Write out each record in full and exactly as given. Skip any pictures.

....................

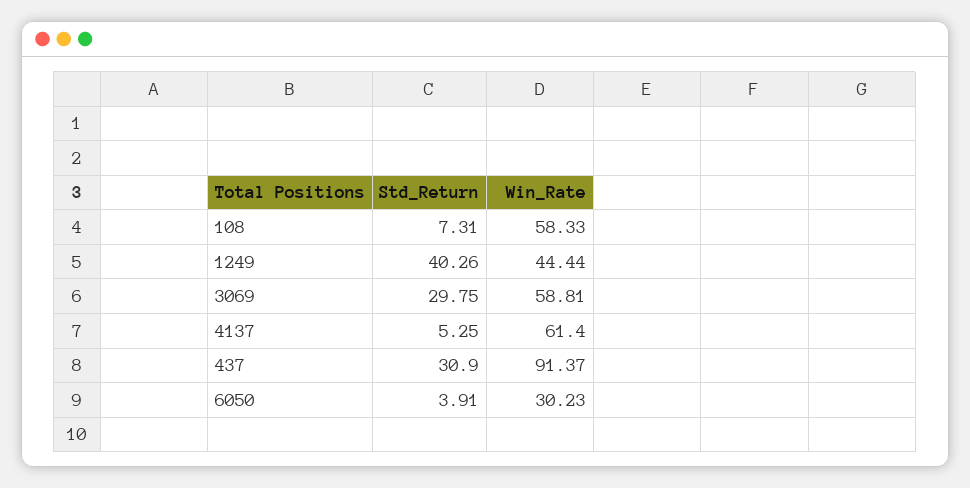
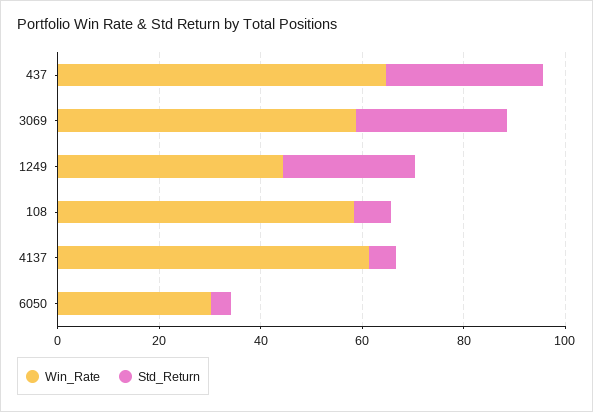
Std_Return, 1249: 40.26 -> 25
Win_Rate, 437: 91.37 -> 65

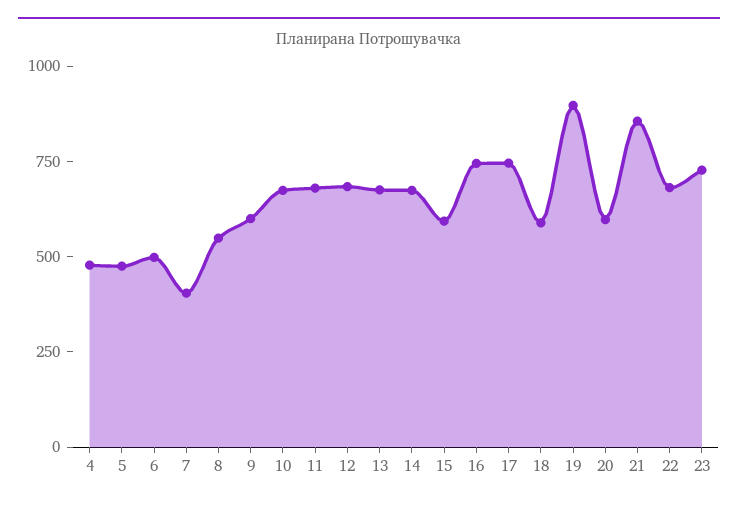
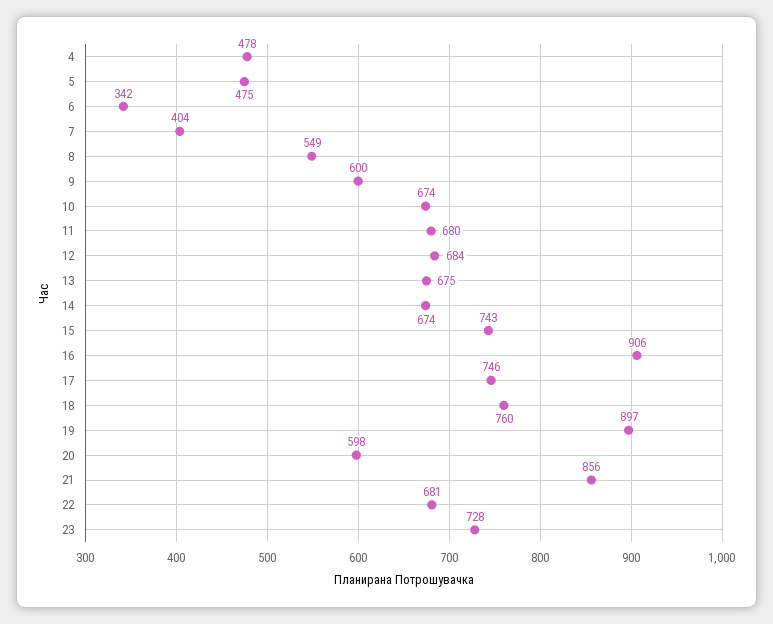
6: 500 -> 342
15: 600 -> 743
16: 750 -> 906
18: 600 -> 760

....................

— Exercise solution —
Std_Return, 1249: 40.26 -> 25
Win_Rate, 437: 91.37 -> 65

6: 500 -> 342
15: 600 -> 743
16: 750 -> 906
18: 600 -> 760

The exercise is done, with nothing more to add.